Gao Hongbo, Li Yi-Fan
Division of Basic Biomedical Sciences, Sanford School of Medicine, University of South Dakota, Vermillion, South Dakota.
Physiol Rep. 2018 Feb;6(4). doi: 10.14814/phy2.13606.
Denervation induces skeletal muscle atrophy, which primarily impairs oxidative slow twitch fibers. The underlying mechanism of this phenomenon, however, remains to be addressed. We hypothesize that denervation-induced fiber-specific atrophy may result from the distinct activities of different signaling pathways that are involved in protein synthesis and degradation in fast- and slow-twitch fibers. In this study, 1-month-old male mice were subjected to unilateral sciatic denervation for 4 days. Fast-twitch muscle extensor digitorum longus (EDL) and slow-twitch muscle soleus were collected from the denervated side and the control side of hind limbs. Total and phosphorylated protein levels of key factors of major signaling pathways in these tissues were determined using western blot assay. Our data showed that total AKT and FoxO3 protein levels were upregulated in denervated muscles as compared with control sides.

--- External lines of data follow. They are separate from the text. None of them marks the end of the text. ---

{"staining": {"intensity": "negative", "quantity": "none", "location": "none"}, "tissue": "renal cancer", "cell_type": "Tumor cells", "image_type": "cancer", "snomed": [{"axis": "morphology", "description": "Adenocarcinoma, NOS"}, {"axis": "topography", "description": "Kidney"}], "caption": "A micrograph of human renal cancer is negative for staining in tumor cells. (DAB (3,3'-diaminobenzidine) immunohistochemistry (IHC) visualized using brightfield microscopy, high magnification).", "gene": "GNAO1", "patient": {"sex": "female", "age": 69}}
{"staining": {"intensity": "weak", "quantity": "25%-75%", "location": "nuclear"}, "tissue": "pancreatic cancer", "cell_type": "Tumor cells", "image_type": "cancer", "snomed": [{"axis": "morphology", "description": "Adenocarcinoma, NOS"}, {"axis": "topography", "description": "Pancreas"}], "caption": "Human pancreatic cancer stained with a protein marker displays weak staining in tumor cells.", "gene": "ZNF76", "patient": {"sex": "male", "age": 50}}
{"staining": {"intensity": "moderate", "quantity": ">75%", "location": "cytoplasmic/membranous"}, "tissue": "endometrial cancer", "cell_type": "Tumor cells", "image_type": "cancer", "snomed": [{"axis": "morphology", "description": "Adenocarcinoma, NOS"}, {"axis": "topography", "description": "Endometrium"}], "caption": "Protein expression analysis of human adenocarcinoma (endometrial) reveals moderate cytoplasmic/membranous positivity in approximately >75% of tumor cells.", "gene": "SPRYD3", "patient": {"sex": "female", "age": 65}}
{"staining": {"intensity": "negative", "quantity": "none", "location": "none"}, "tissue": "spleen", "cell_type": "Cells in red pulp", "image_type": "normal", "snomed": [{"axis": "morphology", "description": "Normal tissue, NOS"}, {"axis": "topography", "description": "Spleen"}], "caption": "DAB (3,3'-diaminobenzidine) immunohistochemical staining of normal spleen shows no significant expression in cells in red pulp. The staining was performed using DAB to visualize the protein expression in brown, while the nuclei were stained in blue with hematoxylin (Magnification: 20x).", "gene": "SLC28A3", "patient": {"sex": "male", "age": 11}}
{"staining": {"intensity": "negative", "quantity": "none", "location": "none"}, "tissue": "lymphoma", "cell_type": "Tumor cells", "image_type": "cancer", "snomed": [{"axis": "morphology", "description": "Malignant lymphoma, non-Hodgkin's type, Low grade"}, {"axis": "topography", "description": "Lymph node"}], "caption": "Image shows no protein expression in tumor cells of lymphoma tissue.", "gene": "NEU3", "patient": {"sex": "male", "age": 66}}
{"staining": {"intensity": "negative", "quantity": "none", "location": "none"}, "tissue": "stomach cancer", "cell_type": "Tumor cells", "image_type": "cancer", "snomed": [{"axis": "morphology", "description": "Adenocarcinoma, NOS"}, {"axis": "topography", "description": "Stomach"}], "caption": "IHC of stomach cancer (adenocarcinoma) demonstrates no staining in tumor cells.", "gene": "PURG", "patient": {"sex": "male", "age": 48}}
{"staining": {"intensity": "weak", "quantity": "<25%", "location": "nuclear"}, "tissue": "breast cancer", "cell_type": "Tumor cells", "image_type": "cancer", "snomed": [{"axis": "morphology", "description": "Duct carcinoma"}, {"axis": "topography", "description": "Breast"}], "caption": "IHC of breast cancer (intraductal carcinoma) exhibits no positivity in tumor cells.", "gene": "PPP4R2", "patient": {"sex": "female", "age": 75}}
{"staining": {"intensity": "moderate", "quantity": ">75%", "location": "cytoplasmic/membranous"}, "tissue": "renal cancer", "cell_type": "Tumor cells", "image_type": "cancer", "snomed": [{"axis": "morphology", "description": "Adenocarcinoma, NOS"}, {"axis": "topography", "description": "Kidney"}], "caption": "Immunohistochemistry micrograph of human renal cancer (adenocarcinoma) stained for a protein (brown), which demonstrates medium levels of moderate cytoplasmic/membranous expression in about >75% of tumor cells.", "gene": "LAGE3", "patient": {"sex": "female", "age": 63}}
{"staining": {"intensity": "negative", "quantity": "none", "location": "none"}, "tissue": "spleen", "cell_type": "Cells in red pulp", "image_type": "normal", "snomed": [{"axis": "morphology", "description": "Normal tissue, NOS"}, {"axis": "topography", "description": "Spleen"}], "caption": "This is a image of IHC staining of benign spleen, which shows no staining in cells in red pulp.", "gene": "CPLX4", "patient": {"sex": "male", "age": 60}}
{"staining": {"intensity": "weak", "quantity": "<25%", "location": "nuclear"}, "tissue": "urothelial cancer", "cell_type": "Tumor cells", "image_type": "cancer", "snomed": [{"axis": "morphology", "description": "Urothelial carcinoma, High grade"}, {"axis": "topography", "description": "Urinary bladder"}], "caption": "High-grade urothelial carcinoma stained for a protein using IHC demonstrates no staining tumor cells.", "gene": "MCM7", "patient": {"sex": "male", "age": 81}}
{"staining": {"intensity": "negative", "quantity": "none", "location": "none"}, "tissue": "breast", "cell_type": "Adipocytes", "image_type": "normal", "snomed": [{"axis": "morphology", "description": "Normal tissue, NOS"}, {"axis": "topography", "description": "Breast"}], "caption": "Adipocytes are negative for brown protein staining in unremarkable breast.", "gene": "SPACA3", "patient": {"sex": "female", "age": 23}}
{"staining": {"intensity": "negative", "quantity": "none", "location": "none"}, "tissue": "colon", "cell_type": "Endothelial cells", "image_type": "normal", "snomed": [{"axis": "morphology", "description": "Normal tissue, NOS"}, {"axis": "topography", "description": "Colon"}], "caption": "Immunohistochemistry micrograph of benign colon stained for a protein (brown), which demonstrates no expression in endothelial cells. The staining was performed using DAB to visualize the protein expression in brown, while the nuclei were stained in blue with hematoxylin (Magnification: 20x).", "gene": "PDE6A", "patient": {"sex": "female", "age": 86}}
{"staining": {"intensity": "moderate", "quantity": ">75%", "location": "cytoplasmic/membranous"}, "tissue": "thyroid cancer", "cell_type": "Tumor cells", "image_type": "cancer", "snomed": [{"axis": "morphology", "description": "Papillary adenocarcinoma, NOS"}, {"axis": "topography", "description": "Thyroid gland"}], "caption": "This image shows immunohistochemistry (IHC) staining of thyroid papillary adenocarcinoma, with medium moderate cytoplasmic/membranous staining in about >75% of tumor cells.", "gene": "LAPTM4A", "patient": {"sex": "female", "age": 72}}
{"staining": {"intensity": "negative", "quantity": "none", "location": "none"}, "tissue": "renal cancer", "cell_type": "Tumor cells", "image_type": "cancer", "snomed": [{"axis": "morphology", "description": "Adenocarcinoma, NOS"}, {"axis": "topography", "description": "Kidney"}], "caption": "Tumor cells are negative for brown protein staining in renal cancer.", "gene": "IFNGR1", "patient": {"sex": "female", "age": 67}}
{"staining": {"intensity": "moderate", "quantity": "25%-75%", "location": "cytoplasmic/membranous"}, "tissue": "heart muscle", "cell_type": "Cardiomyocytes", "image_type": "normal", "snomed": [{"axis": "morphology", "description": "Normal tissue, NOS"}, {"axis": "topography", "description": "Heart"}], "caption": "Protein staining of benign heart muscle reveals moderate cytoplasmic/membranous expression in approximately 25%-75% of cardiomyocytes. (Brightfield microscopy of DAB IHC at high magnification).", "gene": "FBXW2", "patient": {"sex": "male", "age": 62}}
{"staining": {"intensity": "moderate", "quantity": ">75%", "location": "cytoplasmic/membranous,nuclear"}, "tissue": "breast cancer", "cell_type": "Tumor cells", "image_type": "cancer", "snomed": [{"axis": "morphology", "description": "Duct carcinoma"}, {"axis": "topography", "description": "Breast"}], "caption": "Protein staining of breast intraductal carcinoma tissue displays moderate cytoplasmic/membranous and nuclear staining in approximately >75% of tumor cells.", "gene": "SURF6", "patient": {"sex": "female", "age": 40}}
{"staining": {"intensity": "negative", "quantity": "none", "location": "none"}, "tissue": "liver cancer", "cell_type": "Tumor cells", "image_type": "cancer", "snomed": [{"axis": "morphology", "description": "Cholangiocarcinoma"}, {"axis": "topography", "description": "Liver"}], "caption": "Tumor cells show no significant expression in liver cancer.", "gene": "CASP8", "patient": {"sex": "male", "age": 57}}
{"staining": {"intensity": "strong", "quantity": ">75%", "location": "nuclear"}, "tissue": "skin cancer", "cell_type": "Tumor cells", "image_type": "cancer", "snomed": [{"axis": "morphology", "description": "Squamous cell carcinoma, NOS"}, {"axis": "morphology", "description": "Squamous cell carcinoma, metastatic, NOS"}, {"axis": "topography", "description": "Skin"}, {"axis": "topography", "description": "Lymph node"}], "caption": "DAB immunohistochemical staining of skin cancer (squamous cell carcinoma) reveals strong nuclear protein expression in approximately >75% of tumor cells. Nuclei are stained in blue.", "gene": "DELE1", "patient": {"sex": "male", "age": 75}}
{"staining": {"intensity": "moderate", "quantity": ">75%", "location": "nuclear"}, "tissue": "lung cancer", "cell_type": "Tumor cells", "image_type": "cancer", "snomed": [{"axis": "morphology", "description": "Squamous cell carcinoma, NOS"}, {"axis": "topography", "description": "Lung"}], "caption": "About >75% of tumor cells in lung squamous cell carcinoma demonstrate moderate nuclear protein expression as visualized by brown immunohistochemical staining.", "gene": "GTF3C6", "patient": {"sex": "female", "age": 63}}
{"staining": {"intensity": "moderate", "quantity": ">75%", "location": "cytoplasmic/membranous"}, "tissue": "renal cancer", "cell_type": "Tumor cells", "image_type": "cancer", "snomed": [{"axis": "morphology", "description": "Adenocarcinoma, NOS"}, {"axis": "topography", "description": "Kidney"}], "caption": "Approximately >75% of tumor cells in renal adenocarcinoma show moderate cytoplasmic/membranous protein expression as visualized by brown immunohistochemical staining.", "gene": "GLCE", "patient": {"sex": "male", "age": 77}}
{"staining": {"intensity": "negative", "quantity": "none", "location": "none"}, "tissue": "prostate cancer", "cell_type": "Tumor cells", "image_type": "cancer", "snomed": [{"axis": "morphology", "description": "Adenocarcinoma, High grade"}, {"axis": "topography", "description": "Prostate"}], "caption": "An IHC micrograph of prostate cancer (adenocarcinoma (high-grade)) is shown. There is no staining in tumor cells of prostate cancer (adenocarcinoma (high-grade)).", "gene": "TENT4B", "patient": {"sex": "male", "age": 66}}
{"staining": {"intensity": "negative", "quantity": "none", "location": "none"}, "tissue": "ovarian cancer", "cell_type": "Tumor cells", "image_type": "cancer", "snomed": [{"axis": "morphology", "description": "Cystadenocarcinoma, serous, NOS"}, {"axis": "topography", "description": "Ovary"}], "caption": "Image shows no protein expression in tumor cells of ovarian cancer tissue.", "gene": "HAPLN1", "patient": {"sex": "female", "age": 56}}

Phosphorylation of AKT and FoxO3 were proportionally enhanced in denervated EDL but not soleus, indicating AKT activation drives phosphorylation of FoxO3 in EDL but not in soleus upon denervation. As a result, FoxO3-targeted atrogenes MurF1 and Atrogin1 protein abundances were reduced in denervated EDL but not altered in soleus. In consistent with this change, polyubiquitination were significantly increased in denervated soleus, but only a slight increase in ubiquitination was found in denervated EDL. Autophagy marker LC3 protein level was significantly increased in both muscle types, but in greater extent in EDL after denervation. IRS1 protein level and active ERK were reduced in both muscles upon denervation, which might contribute to the upregulation of total AKT protein level and FoxO3 abundance in EDL and soleus. Total and phosphorylated AMPK protein levels were increased in denervated soleus but not in EDL. Overall, these data reveal that the key signaling pathways that regulate protein synthesis and degradation are more sensitive in soleus than EDL in response to denervation.
去神经支配会导致骨骼肌萎缩,主要损害氧化型慢肌纤维。然而,这一现象的潜在机制仍有待探讨。我们推测,去神经支配诱导的纤维特异性萎缩可能源于不同信号通路的独特活性,这些信号通路参与快肌纤维和慢肌纤维中的蛋白质合成与降解。在本研究中,对1月龄雄性小鼠进行单侧坐骨神经去神经支配处理4天。从后肢的去神经支配侧和对照侧采集快肌趾长伸肌(EDL)和慢肌比目鱼肌。使用蛋白质免疫印迹法测定这些组织中主要信号通路关键因子的总蛋白水平和磷酸化蛋白水平。我们的数据表明,与对照侧相比,去神经支配肌肉中的总AKT和FoxO3蛋白水平上调。AKT和FoxO3的磷酸化在去神经支配的EDL中呈比例增强,但在比目鱼肌中未增强,表明去神经支配后AKT激活驱动EDL中FoxO3的磷酸化,但不驱动比目鱼肌中FoxO3的磷酸化。结果,去神经支配的EDL中FoxO3靶向的萎缩相关基因MurF1和Atrogin1的蛋白丰度降低,但在比目鱼肌中未改变。与此变化一致,去神经支配的比目鱼肌中多聚泛素化显著增加,但去神经支配的EDL中仅发现泛素化略有增加。自噬标志物LC3蛋白水平在两种肌肉类型中均显著增加,但去神经支配后在EDL中增加的程度更大。去神经支配后,两种肌肉中的IRS1蛋白水平和活性ERK均降低,这可能有助于EDL和比目鱼肌中总AKT蛋白水平和FoxO3丰度的上调。去神经支配的比目鱼肌中总AMPK和磷酸化AMPK蛋白水平增加,但在EDL中未增加。总体而言,这些数据表明,在响应去神经支配时,调节蛋白质合成和降解的关键信号通路在比目鱼肌中比在EDL中更敏感。